A formal grammar G = (N; Σ ; P; S) consists of:
A finite set N of nonterminal symbols;
A finite set Σ of terminal symbols not in N;
A finite set P of production rules of the form u→v, where u and v are strings in (Σ U N) and u contains at least one non-terminal symbol;
a start symbol S in N.

  • A formal grammar defines (or generates) a formal language, which is a set of sequences of symbols that may be constructed by applying production rules to a sequence of symbols which initially contains just the start symbol.
  • A rule may be applied to a sequence of symbols by replacing an occurrence of the symbols on the left-hand side of the rule with those that appear on the right-hand side
Nonterminals are usually represented by uppercase letters, terminals by lowercase letters, and the start symbol by S
For example, the grammar with terminals {a,b}, nonterminals {S,A,B}, production rules
S → ABS
S → ε (where ε is the empty string)
BA → AB
BS → b
Bb → bb
Ab → ab
Aa → aa
and start symbol S, defines the language of all words of the form a^nb^n.

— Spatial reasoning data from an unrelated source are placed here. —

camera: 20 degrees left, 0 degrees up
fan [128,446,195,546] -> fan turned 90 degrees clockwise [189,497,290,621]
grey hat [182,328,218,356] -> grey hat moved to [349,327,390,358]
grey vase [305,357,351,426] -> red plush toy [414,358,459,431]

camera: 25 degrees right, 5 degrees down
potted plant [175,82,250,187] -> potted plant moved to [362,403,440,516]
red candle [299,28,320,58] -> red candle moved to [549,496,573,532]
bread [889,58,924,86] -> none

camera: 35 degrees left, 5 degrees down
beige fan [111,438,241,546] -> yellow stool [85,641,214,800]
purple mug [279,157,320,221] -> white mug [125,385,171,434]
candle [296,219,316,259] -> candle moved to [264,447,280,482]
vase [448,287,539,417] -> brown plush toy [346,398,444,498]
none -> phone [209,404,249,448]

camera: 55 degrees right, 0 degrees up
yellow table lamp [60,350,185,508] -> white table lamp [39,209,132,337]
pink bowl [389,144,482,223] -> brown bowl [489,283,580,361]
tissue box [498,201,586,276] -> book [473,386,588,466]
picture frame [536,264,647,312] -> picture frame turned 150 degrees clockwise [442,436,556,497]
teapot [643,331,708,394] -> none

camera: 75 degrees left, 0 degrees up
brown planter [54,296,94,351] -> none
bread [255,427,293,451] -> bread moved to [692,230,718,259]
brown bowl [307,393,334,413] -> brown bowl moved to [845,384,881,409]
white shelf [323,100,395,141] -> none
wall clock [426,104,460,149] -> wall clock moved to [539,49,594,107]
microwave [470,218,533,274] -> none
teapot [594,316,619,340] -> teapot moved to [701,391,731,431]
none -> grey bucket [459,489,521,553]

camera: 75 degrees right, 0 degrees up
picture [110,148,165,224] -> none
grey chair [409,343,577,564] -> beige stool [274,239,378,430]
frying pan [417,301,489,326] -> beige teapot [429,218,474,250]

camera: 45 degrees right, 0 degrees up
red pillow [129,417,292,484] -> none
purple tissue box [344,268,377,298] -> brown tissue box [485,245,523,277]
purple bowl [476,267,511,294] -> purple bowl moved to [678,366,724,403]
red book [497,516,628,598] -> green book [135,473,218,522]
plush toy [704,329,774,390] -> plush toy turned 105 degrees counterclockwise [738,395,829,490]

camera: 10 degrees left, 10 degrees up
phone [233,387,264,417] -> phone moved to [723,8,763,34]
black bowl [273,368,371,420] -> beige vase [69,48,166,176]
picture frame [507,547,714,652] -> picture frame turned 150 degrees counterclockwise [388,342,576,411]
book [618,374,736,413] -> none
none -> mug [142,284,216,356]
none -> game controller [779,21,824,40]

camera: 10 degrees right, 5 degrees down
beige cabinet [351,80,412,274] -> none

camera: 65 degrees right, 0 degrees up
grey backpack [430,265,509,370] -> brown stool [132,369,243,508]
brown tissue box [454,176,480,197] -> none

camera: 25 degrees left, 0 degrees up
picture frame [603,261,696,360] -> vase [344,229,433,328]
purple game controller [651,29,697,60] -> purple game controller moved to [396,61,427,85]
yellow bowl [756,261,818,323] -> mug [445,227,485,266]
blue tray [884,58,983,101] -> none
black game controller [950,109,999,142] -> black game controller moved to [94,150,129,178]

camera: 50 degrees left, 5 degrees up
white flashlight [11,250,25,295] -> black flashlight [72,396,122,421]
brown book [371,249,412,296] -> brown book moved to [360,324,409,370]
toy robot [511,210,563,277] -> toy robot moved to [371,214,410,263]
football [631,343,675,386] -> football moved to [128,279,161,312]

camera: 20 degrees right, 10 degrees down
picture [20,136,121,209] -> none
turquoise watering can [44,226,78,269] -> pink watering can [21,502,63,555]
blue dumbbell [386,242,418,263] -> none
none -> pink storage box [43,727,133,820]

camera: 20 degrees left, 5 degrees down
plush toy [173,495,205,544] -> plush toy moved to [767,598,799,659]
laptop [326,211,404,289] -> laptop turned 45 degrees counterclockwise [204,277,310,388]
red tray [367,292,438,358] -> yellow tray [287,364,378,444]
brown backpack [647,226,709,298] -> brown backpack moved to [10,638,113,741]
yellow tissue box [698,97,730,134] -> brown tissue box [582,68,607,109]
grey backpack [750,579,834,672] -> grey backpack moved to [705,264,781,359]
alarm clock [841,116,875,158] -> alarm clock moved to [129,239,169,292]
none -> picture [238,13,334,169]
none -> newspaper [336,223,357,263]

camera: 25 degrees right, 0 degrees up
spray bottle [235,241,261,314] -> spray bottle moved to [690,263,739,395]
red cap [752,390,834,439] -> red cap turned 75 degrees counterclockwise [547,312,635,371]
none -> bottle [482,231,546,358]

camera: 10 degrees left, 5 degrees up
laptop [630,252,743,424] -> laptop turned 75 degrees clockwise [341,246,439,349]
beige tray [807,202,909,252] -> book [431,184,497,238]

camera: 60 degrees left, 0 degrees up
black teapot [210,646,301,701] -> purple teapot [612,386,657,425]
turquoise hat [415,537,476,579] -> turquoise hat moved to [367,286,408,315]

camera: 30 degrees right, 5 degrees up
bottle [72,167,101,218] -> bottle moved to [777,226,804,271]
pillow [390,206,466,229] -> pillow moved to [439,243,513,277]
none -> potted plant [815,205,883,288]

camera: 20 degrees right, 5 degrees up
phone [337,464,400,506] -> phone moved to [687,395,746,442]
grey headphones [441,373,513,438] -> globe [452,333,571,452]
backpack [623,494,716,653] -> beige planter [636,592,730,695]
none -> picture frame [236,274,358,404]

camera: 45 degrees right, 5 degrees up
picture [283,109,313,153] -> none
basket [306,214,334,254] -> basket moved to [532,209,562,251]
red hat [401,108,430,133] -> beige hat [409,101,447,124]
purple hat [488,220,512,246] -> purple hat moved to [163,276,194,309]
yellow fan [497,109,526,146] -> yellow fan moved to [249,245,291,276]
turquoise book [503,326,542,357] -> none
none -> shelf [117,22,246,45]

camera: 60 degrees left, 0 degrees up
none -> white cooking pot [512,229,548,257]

The Chomsky hierarchy consists of the following levels:

Type – 0 grammars (unrestricted grammars): They include all formal grammars.They generate exactly all languages that can be recognized by a turing machine.

An unrestricted grammar is a quadruple (V; Σ ; P; S) where V is finite set of variables, Σ (the alphabet) is a finite set of terminal symbols, P is a set of productions, and S is a distinguished element of V.

Type – 1 grammars (Context-Sensitive Grammars): The Generate the context sensitive languages.

No restrictions are placed on the left-hand side of the production, but the length of the right-hand is required to be at least that of the left.


Type-2 grammars (context-free grammars): They generate the context-free languages.

Type-3 grammars (regular grammars): They generate the regular languages. Every regular grammar is a context-free grammar.
Such a grammar restricts its rules to a single nonterminal on the left-hand side and a right-hand side consisting of a single terminal, possibly followed by a single nonterminal.